Featured in The Smart Set – February 2019
In this piece, I write about when heartbreak, violence, and a new beginning collide in one of the world’s holiest cities.
My favorite activity in Sunday School was when our teacher would hand out construction paper and crayons and ask us to illustrate scenes from the Bible. My little sister and I spent hours trading paper colors and trying our hands at depicting famous moments: Moses and the burning bush, Noah and his animals, Mary Magdalene in an empty tomb, and Adam and Eve in the Garden of Eden. Moses always had a big nose, hairy eyebrows, and a thorny wreath around his head — I still do not know where we got this idea — and Adam and Eve looked a lot like our Ken and Barbie dolls, with shapely bodies that in no way resembled actual human bodies. Every time we colored scenes like these from the Bible, my sister and I bonded over that construction paper, inventing and imagining our own ways into the stories we heard every Sunday while our mom sang in the choir and our dad sat in the audience down the hall in the sanctuary. And after every Sunday school, we proudly pinned our masterpieces to the refrigerator, where they’d sit, lopsided under the magnet, until the next week, when we could pin up a new one.
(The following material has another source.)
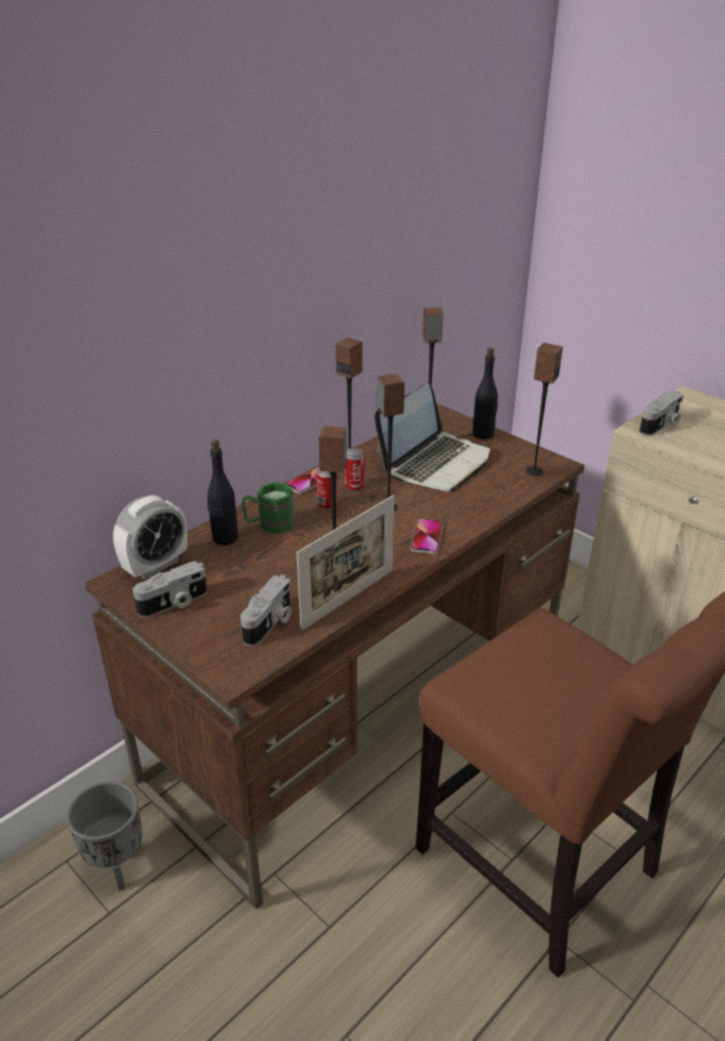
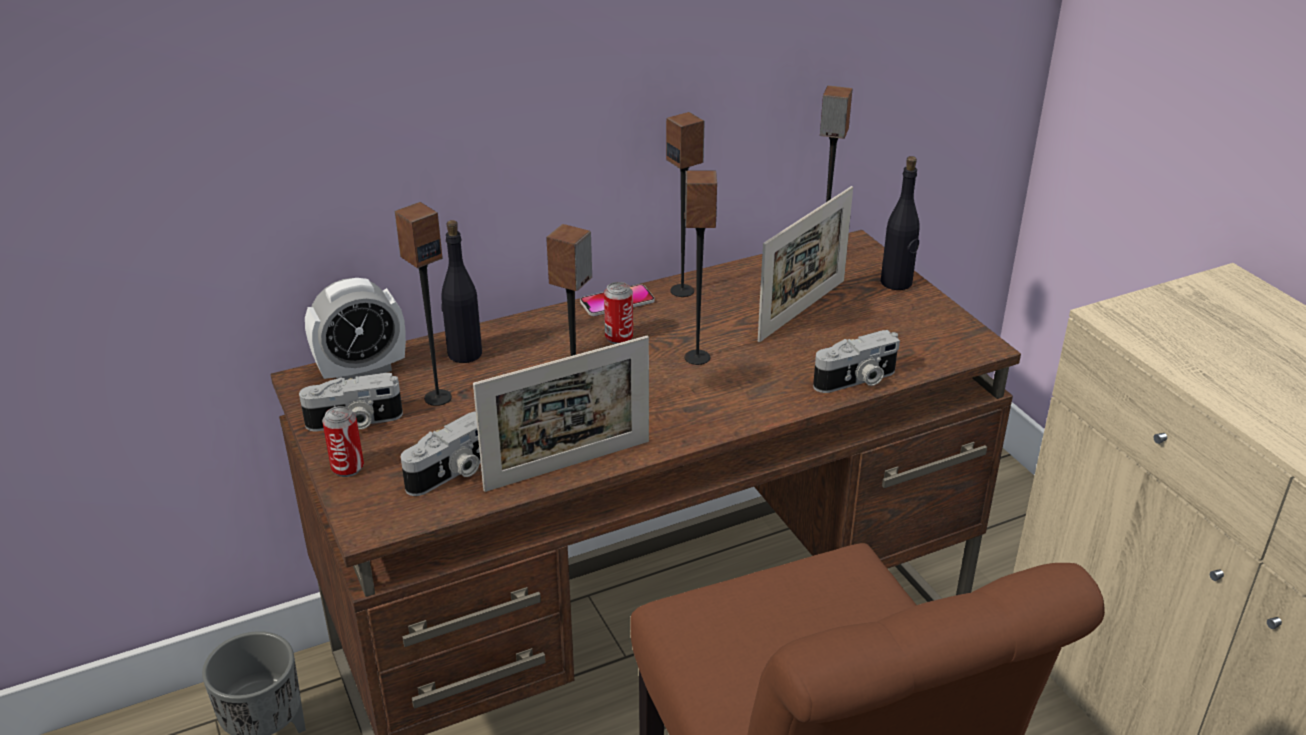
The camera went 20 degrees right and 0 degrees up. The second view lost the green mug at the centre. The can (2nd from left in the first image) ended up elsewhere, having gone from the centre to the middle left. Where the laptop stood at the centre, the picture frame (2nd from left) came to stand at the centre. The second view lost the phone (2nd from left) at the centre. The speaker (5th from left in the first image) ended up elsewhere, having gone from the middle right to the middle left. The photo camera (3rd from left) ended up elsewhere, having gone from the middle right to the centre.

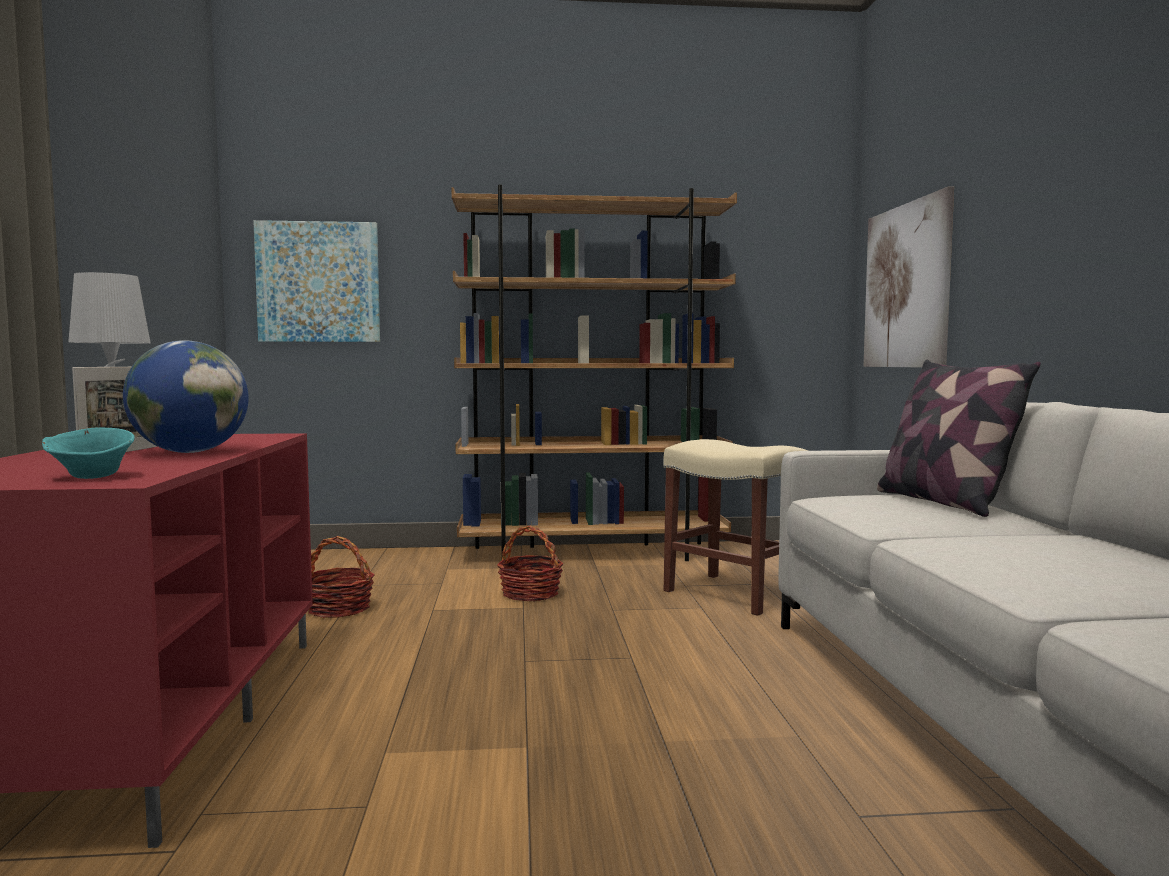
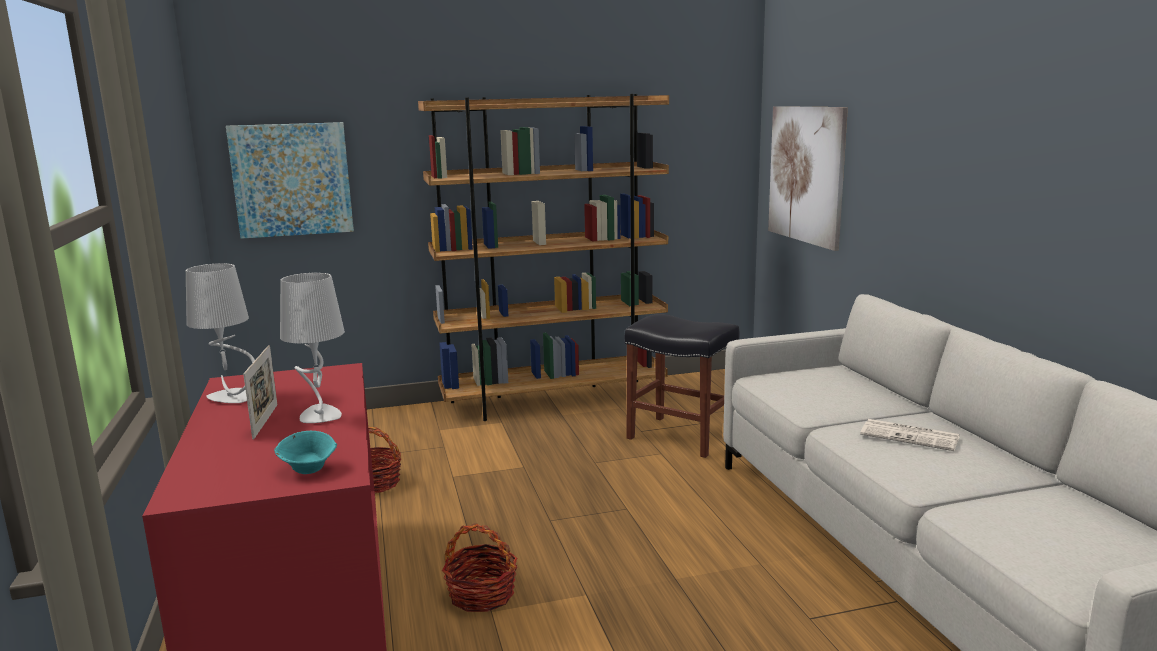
The camera went 10 degrees left and 10 degrees up. Where the globe stood at the middle left, the grey table lamp (2nd from left) came to stand at the middle left. The basket (2nd from left) ended up elsewhere, having gone from the centre to the bottom centre. What was the beige stool at the centre turned into the black stool at the centre. The second view lost the pillow at the middle right. The second view gained the newspaper at the bottom right.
This was how I learned the stories of the Bible. It was also how I came to understand the land of Israel. For most of my life, this tiny sliver in the Middle East has always been a menagerie of scenes rendered with crayon onto brightly colored construction paper. I preferred this world of crayon and paper, where I could take an ancient story and make it my own, one that usually featured female characters with big blue eyes, straight-up eyelashes, and bow-shaped lips. I was pretty shy, the girl always buried in her coloring books, and I loved being the creator of my characters’ destinies. Sometimes, after Sunday school let out, I’d imagine a different reality for the women, Eve on a horse, riding out of Eden, her hair flowing in the wind; Mary Magdalene as a mermaid princess reigning over the Dead Sea. In this world of ideas, I could make the women independent, adventurous; I could do whatever I wanted with them.
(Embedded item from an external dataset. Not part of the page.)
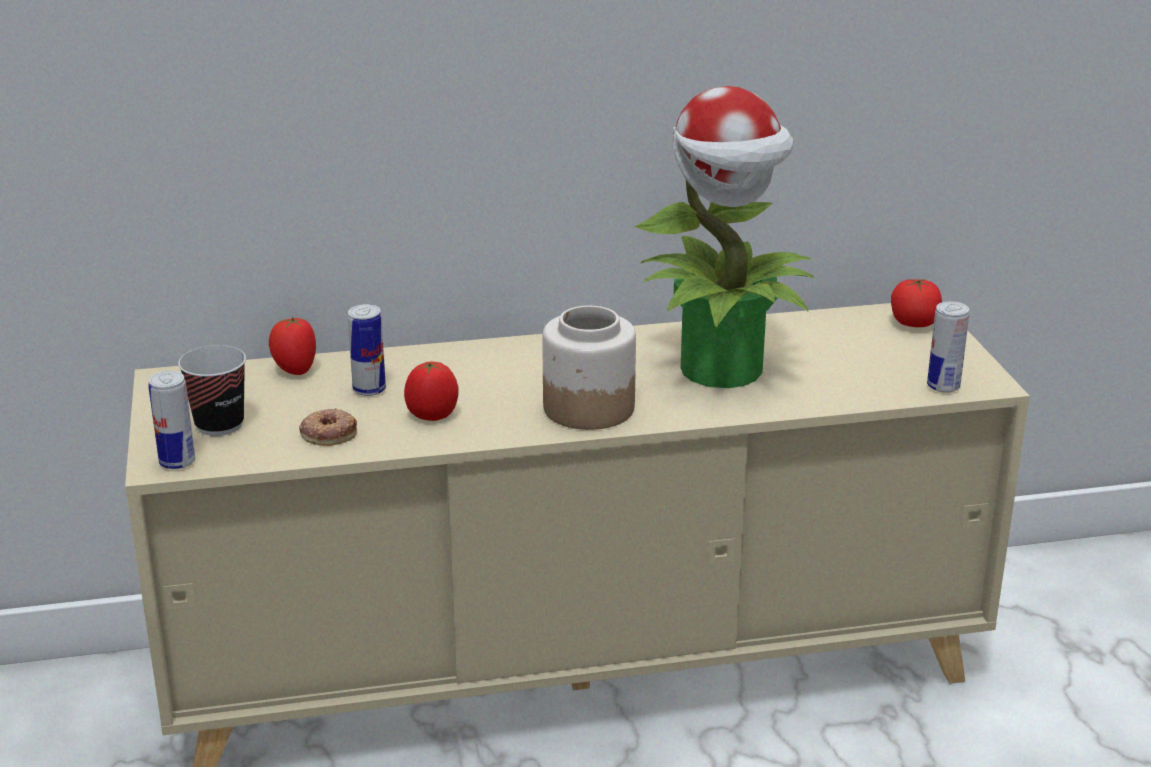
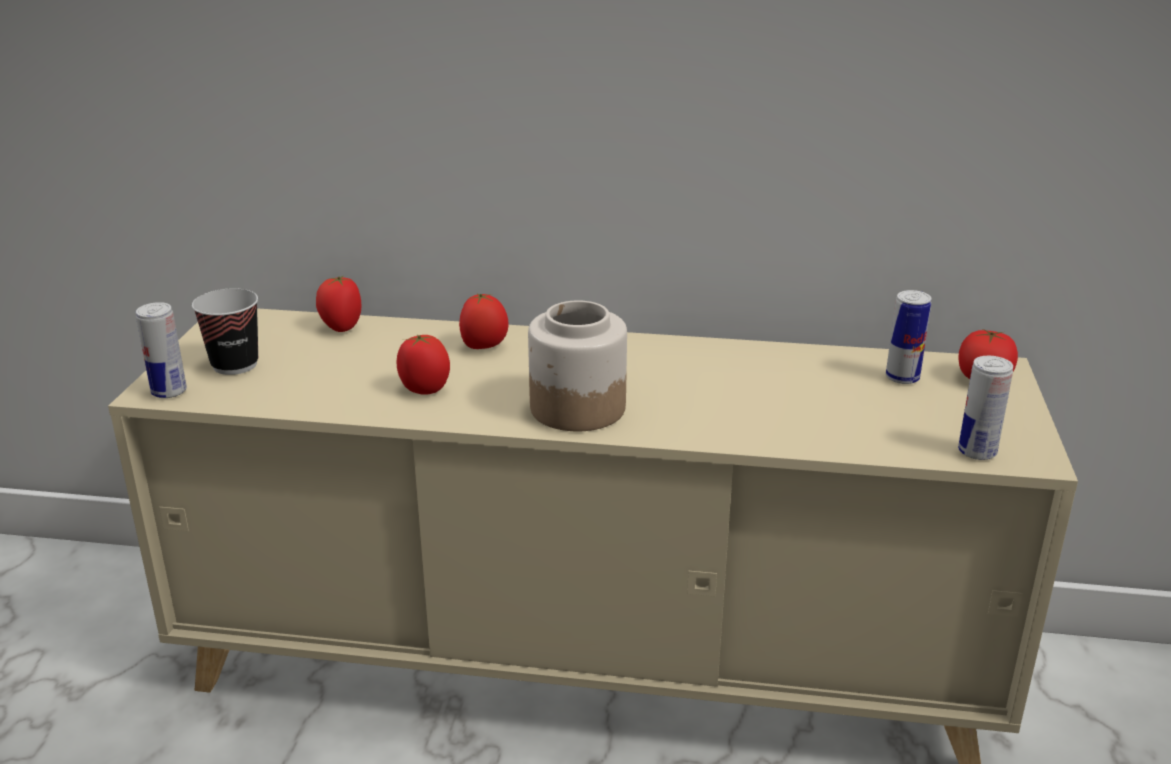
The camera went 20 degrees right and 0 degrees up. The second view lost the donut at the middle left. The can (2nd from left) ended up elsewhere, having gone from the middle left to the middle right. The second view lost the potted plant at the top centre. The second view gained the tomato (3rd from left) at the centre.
I decided, early on, that I would be a writer when I grew up. But not a fiction writer, not like the artist I was when no one was looking. I decided I would be a real-life writer, one whose writing subsisted on having adventures that went further than her backyard. That kind of writer, I imagined, would let me become like the women I wanted my biblical women to be: strong, perpetually interesting, unafraid. To practice my writing skills, I started keeping a journal when I was five years old, documenting the goings-on of the suburban neighborhood in which we lived. To this day, when I’m traveling, I only take a notebook and a pen, never a laptop, to record my experiences. I’ve got a whole shelf of battered journals on a bookshelf in my living room.